Monday, October 4, 2010

Underperform - Year 2010

Is about 2 months i did not update this blog. I am not out of the market but less attention. I did make some adjustment to my portfolio, this is due to i need more capital for my property investment. My holding currently just consist of Public Bank, Hartalega, Top Glove and Allianz. I am still holding stocks consist of value and growth. It look like i am going to underperform the market for the 1st time in 10years since 2000, but it did not bother me at all. I am not chasing the short term performance. I rather to stick to my strategy and investing method which has beaten the market for a long duration. I am looking at long term competitive advantages of my holdings not the short term share price fluctuation. As long as i am satisfied with their competitive edges i will hold them as long as i could. I am long enough in the stock market, i knew how to beat it in long run.

For property investment i just bought my 2nd and 3rd property with friend. One is for rental income and the other one is for capital appreciation. I prefer not to talk too much on property since i am still learning, limited sucessful case able to share. Furthermore, there is a debate on property bubble or property super cycle.


  1. nice to see 2nd brother update the blog again. :)

  2. hi 2nd brother, is really good to have your sharing here. Can you share about your strategy on cash-to-share ratio? Do you think is better to keep high cash ratio now? (i.e 50% cash)

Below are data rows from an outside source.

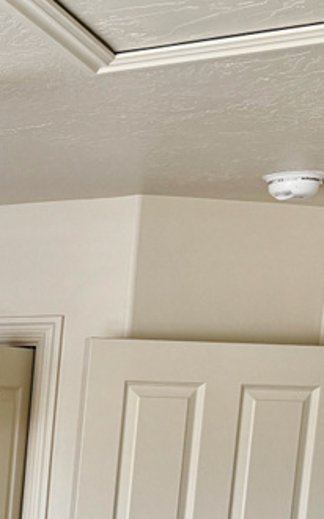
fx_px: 1117
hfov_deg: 13.7
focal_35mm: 79
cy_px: 566
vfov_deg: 24.5
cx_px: -346
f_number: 1.78
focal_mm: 6.76
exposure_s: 1/120
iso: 200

  3. retnuoc, i think i have talk about cash to share ratio in my previous post. I pratised what has been articulate by Ben Graham, instead of holding bond and share, i hold cash and share in certain ratio. The reason is being we must be financially and mentally prepared to deal with market fluctuation. Normally my cash portion is lower than share portion, because in long run share would outperform cash. Unless i am very sure that the bubble is built up and market is crazy, then i would prefer to preserve more cash. I prefer to hold cash around 20-30% as compared to my share portfolio. If my cash portion is lower i would feel very uncomfortable. furthermore i cannot take advantage if market go south. In over 10 years my investing span, the only time my cash is more than share is in year 2008.

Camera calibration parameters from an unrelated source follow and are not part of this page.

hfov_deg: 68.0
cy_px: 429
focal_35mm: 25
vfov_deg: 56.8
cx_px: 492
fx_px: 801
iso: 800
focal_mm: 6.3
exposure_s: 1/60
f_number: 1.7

    In share portion I further divide my portfolio into "value" stocks and "growth" stock. Value stock like Public Bank and Allianz (previously Tanjong is in this group) make sure i can sleep well and growth stocks like Hartalega and Topglove to assist me to beat the market. I fould this formula work based on my previous experience. And i dont see a need to change my strategy as long as it still works.

  4. what about JCY as you mentioned before? value stock or growth stock?

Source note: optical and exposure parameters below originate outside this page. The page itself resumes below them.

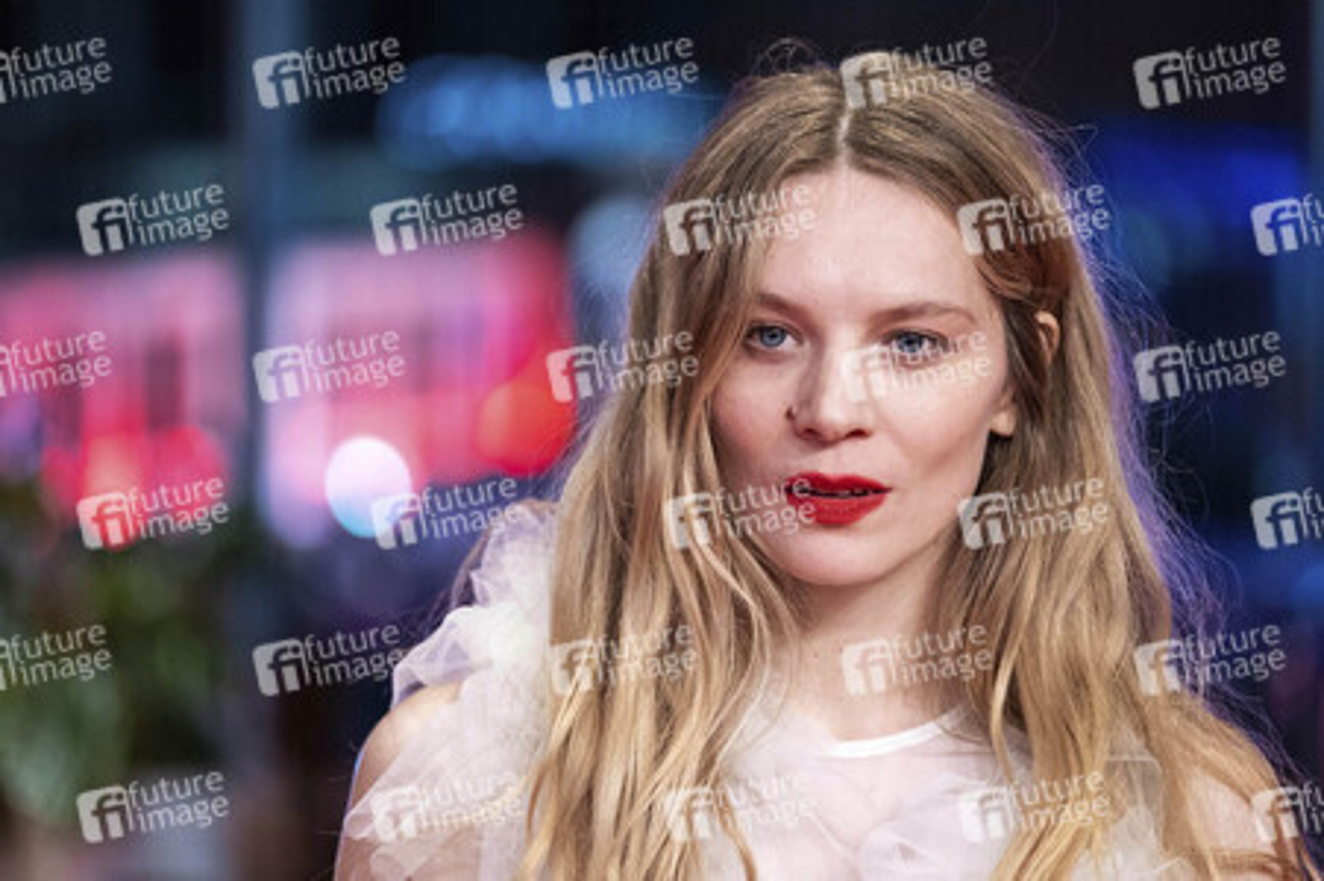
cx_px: 662
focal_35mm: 210
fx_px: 7717
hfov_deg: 9.8
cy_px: 440
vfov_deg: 6.5
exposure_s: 1/210
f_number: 2.8
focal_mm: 140
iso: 2500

  5. Blue Sea, i bought this JCY thru IPO. My initial intention is only to make little money due to 5% discount for retail investor. I did this as to make some money for my idling cash, i also apply for maxis previously. Since one of my friend work in WD, so i just checked with him the prospect of JCY as it is not within my circle of competence. He told me the business model is similar to topglove. So i hold it a little longer for more upside, however it turn out to be a bad bet. Therefore i sold and move on. I cannot say if i not buying or sold it at 1.80-1.90 as this is my own decision. It is not a value nor growth stock.

    Morale of it is to stay within your circle of competence.